* TEXT:

****

Question

Sides AB and AC and median AD of a triangle ABC are respectively proportional to sides PQ and PR and median PM of another triangle PQR.
Sow that $\Delta ABC\sim \Delta PQR$.

Answer 1

(Image 1)
Given: $△ABC$ & $△PQR$
AD is the median of $△ABC$
PM is the median of $△PQR$
$\frac{AB}{PQ}=\frac{AC}{PR}=\frac{AD}{PM}\to 1$
To prove: $△ABC\sim △PQR$
Proof:Let us extend AD to point D such that that $AD=DE$ and PM upto point L such that $PM=ML$
Join B to E, C to E, & Q to L and R to L
(Image 2)
We know that medians is the bisector of opposite side
Hence $BD=DC$ & $AD=DE$ *By construction)
Hence in quadrilateral ABEC, diagonals AE and BC bisect each other at point D
$\therefore ABEC$ is a parallelogram
$\therefore AC=BE$ & $AB=EC$ (opposite sides of a parallelogram are equal) $\to 2$
Similarly we can prove that
$PQLR$ is a parallelogram.

****

* DATA EXTRACTS:
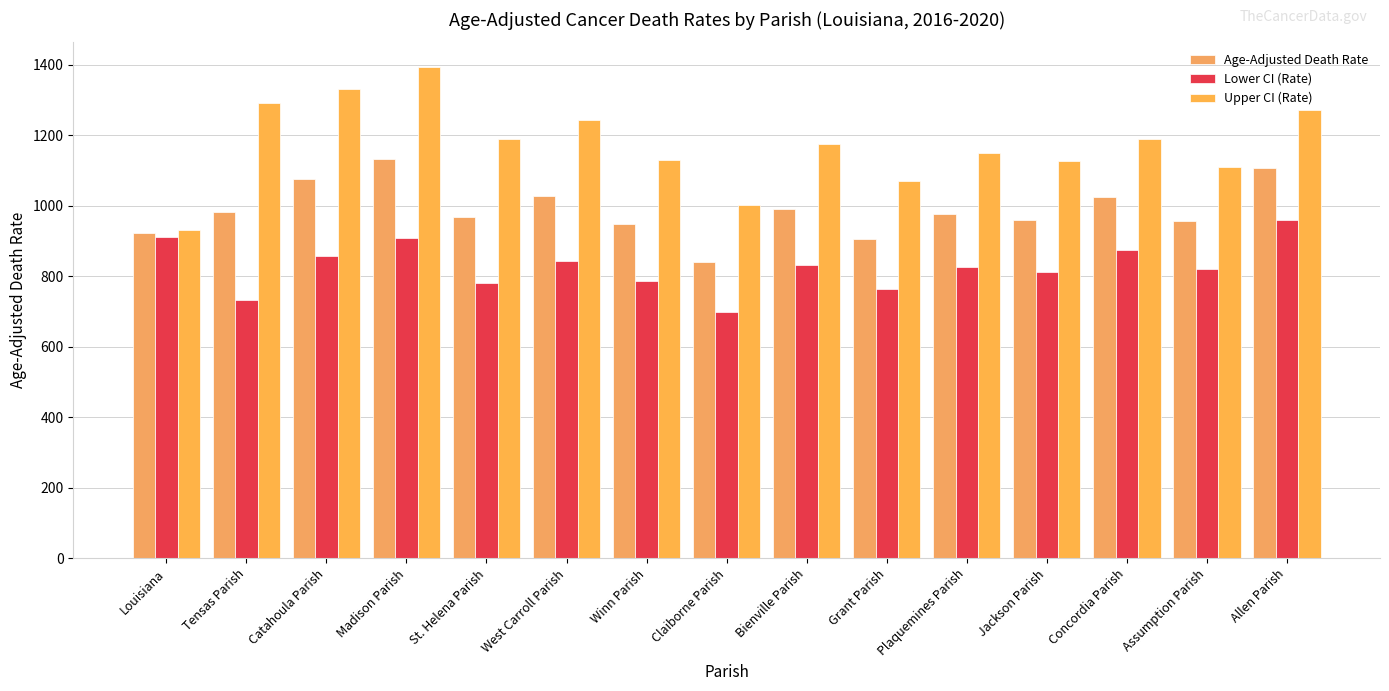

Rank the series by their average value, from lowest to highest.

Lower CI (Rate), Age-Adjusted Death Rate, Upper CI (Rate)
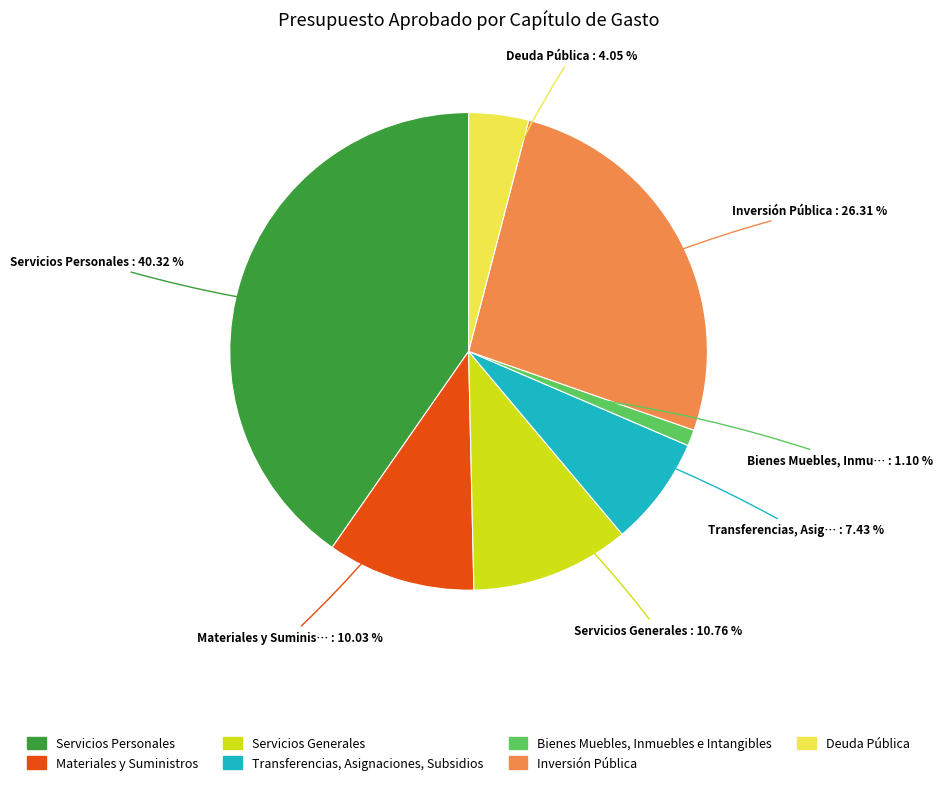

How much of the chart is everything except Deuda Pública?

96.0%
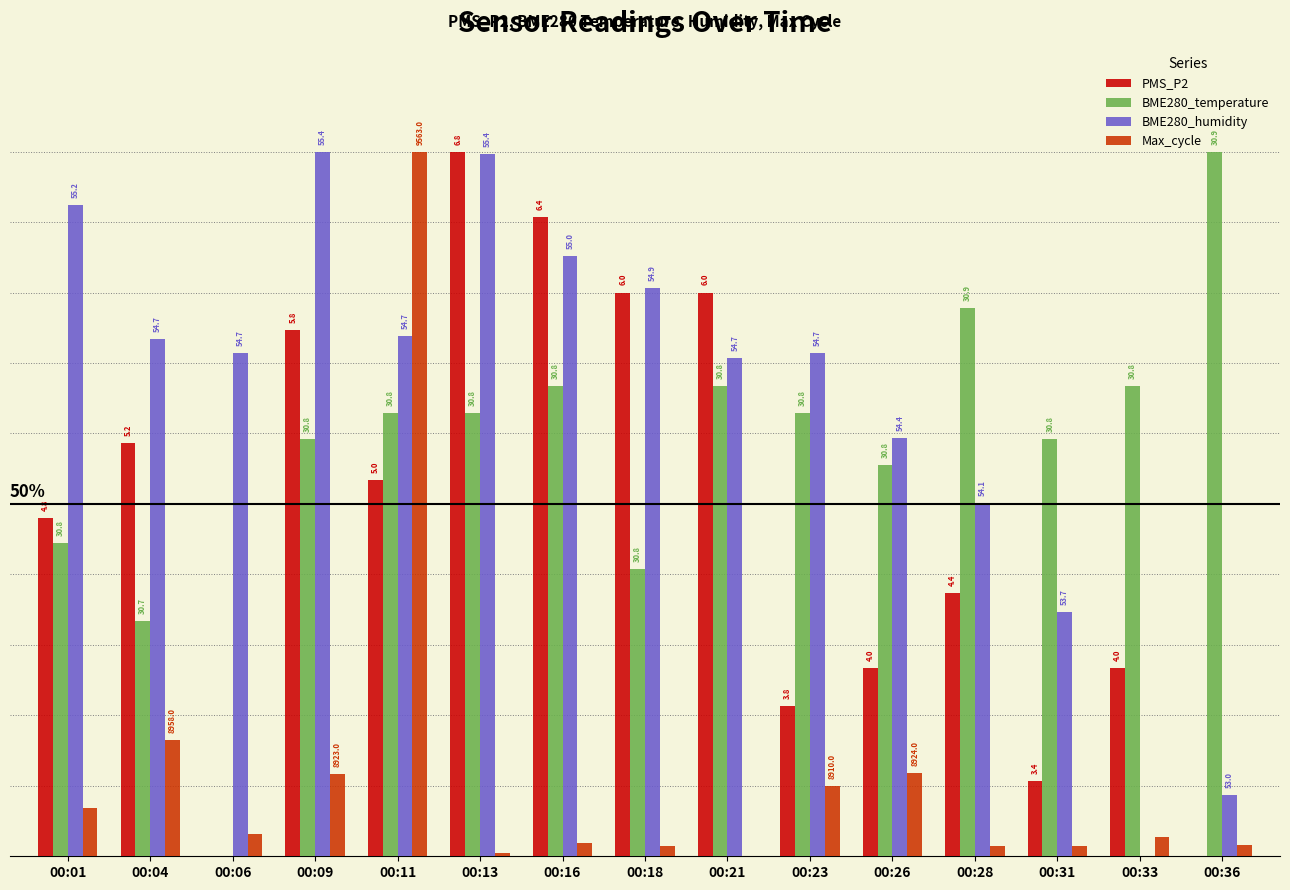

What is the approximate value of BME280_temperature at 00:18?

0.4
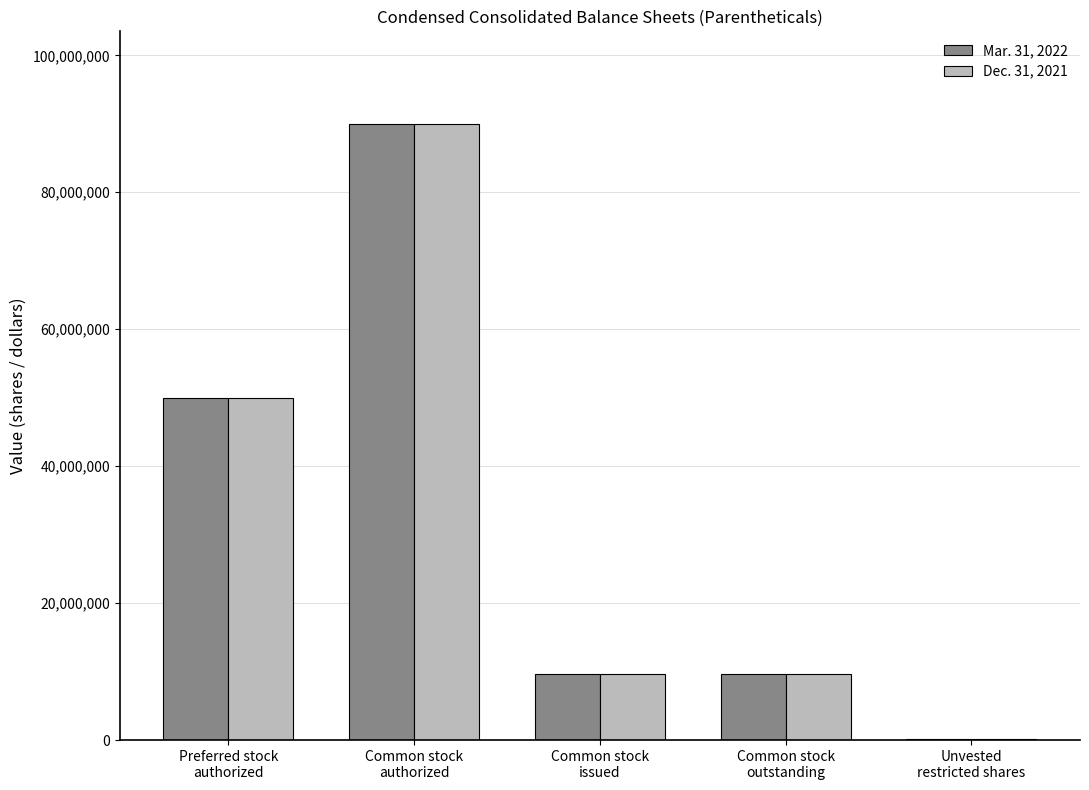

Count the number of categories in the chart.

5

****

* DIRECTIONS FOR THIS TASK: Pick up the triangle similarity proof after its last line and carry it forward. The entries come from a separate source.

* WRITTEN ANSWER:
$PR=QL,PQ=LR$ (opposite sides of a parallelogram are equal) $\to 3$
Given that
$\frac{AB}{PQ}=\frac{AC}{PR}=\frac{AD}{PM}$ (frim $1$)
$\Rightarrow \frac{AB}{PQ}=\frac{BE}{QL}=\frac{AD}{PM}$ (from $2$ and $3$)
$\Rightarrow \frac{AB}{PQ}=\frac{BE}{QL}=\frac{2AD}{2PM}$
$\Rightarrow \frac{AB}{PQ}=\frac{BE}{QL}=\frac{AE}{PL}$ (As $AD=DE,AE=AD+DE=AD+AD=2AD$ & $PM=ML,PL=PM+ML=PM+PM=2PM$)
$\therefore △ABE\sim △PQL$ (By SSS similarity criteria)
We know that corresponding angles of similar triangles are equal
$\therefore \angle BAE=\angle QPL\to 4$
Similarly we can prove that
$△AEC\sim △PLR$
We know that corresponding angles of similar triangles are equal
$\angle CAE=\angle RPL\to 5$
Adding $4$ and $5$, we get
$\angle BAE+\angle CAE=\angle QPL+\angle RPL$
$\Rightarrow \angle CAB=\angle RPQ\to 6$
In $△ABC$ and $△PQR$
$\frac{AB}{PQ}=\frac{AC}{PR}$ (from $1$)
$\angle CAB=\angle RPQ$ (from $6$)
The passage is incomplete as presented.